- Urdu: اگر
- Written by: Madiha Shahid
- Directed by: Ilyas Kashmiri
- Starring: Juggan Kazim; Junaid Khan; Hina Altaf; Usama Khan;
- Country of origin: Pakistan
- Original language: Urdu
- No. of episodes: 32

Production
- Executive producer: Momina Duraid
- Production company: MD Productions

Original release
- Network: Hum TV
- Release: 25 October 2022 – 30 May 2023

= Agar (TV series) =

Pakistani television series

Agar is a 2022 Pakistani television series directed by Ilyas Kashmiri and produced by Momina Duraid under banner MD Productions. It stars Hina Altaf, Junaid Khan, Juggan Kazim and Usama Khan in leading roles. The series was first broadcast on 25 October 2022 on Hum TV in night prime-time slot.

== Plot ==

Annie, a school principal by profession and the sole breadwinner of her family, has not married due to her responsibilities being elder among her siblings. She notices Shahwaiz, a teacher in her school who takes active interest in her. Annie's younger sister, Hooriya aspires to get a luxury lifestyle with her husband as she has seen her sister struggling her whole life. She starts dreaming these dreams with Farrukh when she encounters him, who is a young boy who falls for her and later sends proposal to her house.
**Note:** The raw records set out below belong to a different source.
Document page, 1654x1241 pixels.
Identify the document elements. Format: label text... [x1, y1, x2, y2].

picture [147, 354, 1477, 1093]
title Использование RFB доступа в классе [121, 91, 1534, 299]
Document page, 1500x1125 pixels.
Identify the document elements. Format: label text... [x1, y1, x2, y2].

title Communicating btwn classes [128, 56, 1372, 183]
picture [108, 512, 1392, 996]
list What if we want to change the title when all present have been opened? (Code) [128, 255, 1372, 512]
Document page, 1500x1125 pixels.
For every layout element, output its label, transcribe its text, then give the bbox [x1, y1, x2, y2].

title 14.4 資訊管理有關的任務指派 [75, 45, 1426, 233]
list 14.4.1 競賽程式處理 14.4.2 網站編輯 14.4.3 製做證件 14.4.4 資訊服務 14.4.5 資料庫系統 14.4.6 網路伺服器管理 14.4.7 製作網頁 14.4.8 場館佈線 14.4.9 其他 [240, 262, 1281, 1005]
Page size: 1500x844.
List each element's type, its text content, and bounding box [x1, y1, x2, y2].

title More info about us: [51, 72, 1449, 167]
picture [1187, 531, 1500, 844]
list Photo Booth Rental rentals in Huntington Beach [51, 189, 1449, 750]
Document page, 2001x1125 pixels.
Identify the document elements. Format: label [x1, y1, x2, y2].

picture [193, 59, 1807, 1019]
Annie's youngest sister, Chandi too aspires to become as successful as her eldest sister as at the time of her birth, her mother wants a boy.

== Cast ==
- Junaid Khan as Shahwaiz
- Juggan Kazim as Annie
- Hina Altaf as Hooriya
- Usama Khan as Farrukh
- Ali Abbas as Muthair
- Hina Khawaja Bayat as Annie's mother
- Maheen Siddiqui as Chandni
- Ismat Zaidi as Shahwaiz's mother
- Ahmed Randhawa as Behram
- Behroze Sabzwari as Shahwaiz's father
- Hira Soomro as Zainab
- Beena Masroor as Muthair's mother
- Fareeda Shabbir as Zainab's mother
- Salma Asim as Farrukh's mother

== Production ==

While giving detailed insight about her acting comeback, Kazim stated in conservation with DAWN Images that she is playing a school principal in the series opposite Khan's character. She also stated that Altaf is paired with Khan. In conversation with Roznama Dunya, Kazim stated that her character is of a girl who sacrifices her own life to support her family, and faces societal criticism when she marries a younger man as she grows older. The series marked the acting comeback of Kazim after almost eight years. The series is written by Madiha Shahid, while directed by Ilyas Kashmiri.

== Reception ==
=== Critical reception ===
While reviewing the first 4-5 episodes, a reviewer from the Youline Magazine, praised the performances of the cast and pace of the series, but criticized the casting of Junaid Khan as he is depicted as a younger guy, early to mid 20s. Rabia Al-Raba of the Independent Urdu praised the dialogues, stating them as "powerful and philosophical".